The fact is that the radiocarbon dating method would not be so accurate without its calibration. One such calibration method is dendrochronological. Trees are known to grow in annual rings, and counting them is a sure way to determine their lifespan. Moreover, changes in the conditions under which the tree grew are recorded in the sequence of annual rings. And you can continue the “chronicle” of one tree by another, more ancient, if at some time period these two trees grew in parallel: the sequence of wide and narrow annual rings during this period will be very similar for these two trees. So you can get a lot of wood samples, whose age is known with an accuracy of one year for several thousand years! And by the deviations of the radiocarbon content with increasing age from the theoretical exponent of carbon-14 decay associated with changes in the intensity of cosmic radiation, the errors of the radiocarbon method can be corrected. Therefore, the "bomb effect" would not pass by scientists: it would be visible on this curve in the form of a well-marked jump.

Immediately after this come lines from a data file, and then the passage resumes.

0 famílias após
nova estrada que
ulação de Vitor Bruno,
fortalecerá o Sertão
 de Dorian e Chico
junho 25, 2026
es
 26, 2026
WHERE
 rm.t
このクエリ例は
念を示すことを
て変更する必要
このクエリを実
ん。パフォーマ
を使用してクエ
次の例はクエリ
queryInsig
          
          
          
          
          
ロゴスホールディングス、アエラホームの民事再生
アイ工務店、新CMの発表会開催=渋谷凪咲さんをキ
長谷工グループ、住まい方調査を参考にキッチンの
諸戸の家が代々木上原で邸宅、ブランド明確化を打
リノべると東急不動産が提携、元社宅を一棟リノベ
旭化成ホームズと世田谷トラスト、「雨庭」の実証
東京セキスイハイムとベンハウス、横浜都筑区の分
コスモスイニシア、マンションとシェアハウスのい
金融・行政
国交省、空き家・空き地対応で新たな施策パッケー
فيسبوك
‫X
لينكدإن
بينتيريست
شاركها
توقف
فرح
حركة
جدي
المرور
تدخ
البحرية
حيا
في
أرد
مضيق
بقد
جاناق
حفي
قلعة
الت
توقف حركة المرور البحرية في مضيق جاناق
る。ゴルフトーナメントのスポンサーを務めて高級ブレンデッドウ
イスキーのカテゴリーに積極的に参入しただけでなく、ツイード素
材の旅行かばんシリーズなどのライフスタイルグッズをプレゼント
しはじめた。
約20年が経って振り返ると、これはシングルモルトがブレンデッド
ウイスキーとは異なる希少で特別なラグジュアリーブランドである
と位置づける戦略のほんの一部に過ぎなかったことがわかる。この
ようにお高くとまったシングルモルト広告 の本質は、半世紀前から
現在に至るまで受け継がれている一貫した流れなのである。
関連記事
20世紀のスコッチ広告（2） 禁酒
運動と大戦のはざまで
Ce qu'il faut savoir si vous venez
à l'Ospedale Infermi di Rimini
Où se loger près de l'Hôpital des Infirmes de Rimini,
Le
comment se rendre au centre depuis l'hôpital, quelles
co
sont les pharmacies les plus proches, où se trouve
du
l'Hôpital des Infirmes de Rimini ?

And what is most interesting, there are such jumps, and there are even two of them: in 774 and 992 (other, weaker ones were found), they are called “Miyake events”. True, they are much (several orders of magnitude) weaker than the jump of the middle of the 20th century, but their peculiarity - they are observed in wood samples all over the globe - and, moreover, is synchronous. And they coincide with the beryllium-10 and chlorine-36 jumps - other cosmogenic radionuclides formed in the upper atmosphere under the action of cosmic radiation - in the ice of Greenland and Antarctica.



But it is unlikely they are associated with something artificial. Scientists attribute them to powerful solar flares, similar to the Carrington event of 1859, but even more ambitious. But even an explosion of a Hiroshima-type atomic bomb would have given a much larger radiocarbon anomaly.

* * *


There is no reason to believe that, until the middle of the 20th century, there were generally nuclear weapons on Earth. There are no signs of its use. You can, of course, say “you are all lying”, which was not found because you didn’t search, and if you did, you found and classified it ... But you can think of it and prove ’anything you want. Which, however, is being done by such lovers of world conspiracies.